**Your objective:**
What lines below include the word "качества"? Copy each one.
━━━
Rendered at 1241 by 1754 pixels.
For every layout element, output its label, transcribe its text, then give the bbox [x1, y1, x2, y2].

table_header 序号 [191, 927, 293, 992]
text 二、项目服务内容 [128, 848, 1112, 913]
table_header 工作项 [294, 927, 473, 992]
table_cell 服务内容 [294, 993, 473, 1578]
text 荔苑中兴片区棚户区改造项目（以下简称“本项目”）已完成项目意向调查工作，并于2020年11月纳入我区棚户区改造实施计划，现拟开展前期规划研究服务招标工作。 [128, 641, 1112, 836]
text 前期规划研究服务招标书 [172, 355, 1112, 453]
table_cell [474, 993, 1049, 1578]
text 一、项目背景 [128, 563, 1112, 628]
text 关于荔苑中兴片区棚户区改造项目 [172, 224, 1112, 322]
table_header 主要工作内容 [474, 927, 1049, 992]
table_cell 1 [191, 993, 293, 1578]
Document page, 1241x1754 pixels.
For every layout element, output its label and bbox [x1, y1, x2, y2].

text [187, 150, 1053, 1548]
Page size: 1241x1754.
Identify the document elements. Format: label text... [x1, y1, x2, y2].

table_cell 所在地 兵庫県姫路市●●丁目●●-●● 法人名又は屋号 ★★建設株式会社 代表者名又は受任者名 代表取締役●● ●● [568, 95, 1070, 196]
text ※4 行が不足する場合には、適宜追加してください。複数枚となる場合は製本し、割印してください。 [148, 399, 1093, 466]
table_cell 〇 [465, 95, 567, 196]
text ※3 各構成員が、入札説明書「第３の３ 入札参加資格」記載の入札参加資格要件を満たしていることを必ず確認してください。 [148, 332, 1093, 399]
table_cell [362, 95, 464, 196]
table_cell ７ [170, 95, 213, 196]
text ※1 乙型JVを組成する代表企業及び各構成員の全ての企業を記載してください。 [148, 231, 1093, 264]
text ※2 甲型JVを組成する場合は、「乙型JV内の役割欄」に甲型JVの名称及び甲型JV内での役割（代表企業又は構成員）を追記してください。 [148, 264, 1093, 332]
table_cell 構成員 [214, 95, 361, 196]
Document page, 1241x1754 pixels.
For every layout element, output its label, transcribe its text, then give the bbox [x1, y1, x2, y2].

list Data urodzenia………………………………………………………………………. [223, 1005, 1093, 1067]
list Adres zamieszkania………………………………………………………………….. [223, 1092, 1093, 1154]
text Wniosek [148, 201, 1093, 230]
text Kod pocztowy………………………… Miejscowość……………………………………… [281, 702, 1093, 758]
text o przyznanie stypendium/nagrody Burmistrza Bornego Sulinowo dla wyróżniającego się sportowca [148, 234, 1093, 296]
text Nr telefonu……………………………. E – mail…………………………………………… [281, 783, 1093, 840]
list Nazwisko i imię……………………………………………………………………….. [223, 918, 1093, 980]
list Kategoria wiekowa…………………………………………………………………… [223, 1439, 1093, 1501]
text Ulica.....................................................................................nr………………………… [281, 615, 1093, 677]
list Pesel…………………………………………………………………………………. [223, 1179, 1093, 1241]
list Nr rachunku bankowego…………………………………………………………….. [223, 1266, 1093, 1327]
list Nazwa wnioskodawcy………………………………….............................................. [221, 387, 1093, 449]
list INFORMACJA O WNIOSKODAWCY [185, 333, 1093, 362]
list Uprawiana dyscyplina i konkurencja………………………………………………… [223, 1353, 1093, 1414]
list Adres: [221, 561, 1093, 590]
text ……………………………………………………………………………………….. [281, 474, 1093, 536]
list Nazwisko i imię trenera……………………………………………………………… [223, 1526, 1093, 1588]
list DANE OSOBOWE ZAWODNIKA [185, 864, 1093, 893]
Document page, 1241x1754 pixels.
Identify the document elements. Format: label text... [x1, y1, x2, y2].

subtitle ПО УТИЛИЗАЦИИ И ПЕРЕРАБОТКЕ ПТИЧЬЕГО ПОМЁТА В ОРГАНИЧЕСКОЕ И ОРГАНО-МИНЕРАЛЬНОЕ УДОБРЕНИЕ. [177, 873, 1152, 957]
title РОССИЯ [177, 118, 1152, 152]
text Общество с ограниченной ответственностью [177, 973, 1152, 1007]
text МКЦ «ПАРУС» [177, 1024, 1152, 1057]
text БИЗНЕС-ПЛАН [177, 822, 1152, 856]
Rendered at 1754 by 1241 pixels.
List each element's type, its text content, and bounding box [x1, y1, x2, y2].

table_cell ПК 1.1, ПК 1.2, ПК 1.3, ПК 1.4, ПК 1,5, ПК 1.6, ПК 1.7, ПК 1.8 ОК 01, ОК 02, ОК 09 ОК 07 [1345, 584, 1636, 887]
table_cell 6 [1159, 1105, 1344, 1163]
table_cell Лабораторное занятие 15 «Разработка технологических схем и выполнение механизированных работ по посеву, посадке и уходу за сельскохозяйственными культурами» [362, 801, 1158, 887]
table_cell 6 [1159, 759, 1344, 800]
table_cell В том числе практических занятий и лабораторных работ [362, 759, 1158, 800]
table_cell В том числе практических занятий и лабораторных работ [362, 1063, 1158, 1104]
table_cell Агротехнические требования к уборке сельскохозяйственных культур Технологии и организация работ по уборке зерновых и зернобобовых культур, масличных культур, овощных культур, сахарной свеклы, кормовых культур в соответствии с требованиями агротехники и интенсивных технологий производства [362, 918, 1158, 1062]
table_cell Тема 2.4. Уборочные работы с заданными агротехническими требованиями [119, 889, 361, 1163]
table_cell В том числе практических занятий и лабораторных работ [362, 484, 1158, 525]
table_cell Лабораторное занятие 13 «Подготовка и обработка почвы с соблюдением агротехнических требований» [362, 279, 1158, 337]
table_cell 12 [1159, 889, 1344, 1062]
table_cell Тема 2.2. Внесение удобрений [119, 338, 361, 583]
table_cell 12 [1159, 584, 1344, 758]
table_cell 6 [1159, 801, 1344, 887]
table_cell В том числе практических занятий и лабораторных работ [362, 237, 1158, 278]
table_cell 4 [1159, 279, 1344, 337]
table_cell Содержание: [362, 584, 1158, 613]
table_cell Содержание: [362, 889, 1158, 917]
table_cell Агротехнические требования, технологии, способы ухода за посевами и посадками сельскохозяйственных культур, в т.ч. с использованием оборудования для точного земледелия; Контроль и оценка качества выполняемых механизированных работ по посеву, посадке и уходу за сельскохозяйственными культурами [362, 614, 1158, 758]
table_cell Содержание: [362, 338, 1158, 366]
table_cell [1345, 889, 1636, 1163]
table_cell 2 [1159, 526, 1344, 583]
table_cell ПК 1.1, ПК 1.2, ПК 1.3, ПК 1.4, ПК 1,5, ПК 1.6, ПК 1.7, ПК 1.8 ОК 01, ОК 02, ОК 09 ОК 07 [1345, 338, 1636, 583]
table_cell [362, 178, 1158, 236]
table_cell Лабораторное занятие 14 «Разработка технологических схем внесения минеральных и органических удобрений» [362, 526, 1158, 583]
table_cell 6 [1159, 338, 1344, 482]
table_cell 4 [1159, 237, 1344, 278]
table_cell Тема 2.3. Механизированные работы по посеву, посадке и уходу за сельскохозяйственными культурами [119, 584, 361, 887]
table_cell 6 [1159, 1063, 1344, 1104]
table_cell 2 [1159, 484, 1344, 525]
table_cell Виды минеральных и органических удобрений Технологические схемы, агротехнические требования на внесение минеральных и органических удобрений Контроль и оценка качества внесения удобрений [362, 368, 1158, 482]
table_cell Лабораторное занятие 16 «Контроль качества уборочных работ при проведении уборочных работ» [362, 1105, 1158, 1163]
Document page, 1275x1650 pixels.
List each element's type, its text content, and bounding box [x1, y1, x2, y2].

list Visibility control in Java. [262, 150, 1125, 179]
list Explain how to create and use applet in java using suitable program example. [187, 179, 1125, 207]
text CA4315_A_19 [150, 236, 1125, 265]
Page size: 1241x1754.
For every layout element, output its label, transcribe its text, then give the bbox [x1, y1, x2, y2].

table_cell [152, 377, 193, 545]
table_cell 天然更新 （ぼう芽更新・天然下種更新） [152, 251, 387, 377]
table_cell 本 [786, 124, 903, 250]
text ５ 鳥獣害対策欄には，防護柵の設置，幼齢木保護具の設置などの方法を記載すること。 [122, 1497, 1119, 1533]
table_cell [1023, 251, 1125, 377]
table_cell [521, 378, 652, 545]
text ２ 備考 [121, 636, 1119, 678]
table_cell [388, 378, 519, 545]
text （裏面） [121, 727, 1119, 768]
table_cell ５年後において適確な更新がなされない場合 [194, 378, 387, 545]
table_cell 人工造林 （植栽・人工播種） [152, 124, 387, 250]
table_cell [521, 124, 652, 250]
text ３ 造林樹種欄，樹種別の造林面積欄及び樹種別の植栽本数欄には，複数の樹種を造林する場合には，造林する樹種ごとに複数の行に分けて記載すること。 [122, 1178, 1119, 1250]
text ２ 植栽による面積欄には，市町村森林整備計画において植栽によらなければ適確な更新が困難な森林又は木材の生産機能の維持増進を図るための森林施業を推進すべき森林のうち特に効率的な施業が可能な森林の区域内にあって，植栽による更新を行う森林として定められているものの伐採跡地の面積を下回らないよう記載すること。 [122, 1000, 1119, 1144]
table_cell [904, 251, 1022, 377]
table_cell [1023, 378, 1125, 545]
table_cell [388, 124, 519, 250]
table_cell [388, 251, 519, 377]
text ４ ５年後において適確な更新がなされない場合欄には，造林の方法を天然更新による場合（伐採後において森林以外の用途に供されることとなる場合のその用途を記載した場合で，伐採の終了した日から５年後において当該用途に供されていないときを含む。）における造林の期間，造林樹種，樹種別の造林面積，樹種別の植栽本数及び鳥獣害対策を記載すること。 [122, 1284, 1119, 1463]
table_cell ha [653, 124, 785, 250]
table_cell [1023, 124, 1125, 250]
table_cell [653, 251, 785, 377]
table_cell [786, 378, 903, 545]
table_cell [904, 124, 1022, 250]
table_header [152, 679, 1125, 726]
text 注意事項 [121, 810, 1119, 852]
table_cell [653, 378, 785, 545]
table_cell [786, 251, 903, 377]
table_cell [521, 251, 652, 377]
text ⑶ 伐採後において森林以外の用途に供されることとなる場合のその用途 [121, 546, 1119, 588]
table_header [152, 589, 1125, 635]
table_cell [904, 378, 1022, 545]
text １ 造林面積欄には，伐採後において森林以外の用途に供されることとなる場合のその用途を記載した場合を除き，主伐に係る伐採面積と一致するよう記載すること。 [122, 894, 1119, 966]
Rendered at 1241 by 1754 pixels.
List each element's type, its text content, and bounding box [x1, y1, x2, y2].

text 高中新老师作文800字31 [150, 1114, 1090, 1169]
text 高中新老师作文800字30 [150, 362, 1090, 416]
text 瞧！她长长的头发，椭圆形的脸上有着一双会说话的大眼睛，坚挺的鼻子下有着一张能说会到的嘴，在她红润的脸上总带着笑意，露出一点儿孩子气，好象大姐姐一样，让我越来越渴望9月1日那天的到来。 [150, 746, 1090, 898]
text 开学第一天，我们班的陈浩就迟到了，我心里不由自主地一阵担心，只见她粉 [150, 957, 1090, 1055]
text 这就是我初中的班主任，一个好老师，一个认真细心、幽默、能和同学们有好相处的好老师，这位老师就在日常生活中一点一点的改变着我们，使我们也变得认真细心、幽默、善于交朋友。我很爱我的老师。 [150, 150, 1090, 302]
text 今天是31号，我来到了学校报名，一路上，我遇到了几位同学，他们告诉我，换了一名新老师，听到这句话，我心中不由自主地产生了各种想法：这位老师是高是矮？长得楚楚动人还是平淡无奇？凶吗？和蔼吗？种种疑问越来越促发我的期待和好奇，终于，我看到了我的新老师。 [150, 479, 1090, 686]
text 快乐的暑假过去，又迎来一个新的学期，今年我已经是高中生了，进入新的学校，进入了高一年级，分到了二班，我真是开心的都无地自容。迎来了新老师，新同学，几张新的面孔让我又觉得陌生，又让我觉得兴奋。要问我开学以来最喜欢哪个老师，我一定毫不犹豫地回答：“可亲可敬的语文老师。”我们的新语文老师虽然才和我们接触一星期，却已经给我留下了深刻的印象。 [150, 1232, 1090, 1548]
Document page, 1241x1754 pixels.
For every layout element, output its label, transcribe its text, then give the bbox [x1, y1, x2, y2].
━━━
**Result below:**
table_cell Агротехнические требования, технологии, способы ухода за посевами и посадками сельскохозяйственных культур, в т.ч. с использованием оборудования для точного земледелия; Контроль и оценка качества выполняемых механизированных работ по посеву, посадке и уходу за сельскохозяйственными культурами [362, 614, 1158, 758]
table_cell Виды минеральных и органических удобрений Технологические схемы, агротехнические требования на внесение минеральных и органических удобрений Контроль и оценка качества внесения удобрений [362, 368, 1158, 482]
table_cell Лабораторное занятие 16 «Контроль качества уборочных работ при проведении уборочных работ» [362, 1105, 1158, 1163]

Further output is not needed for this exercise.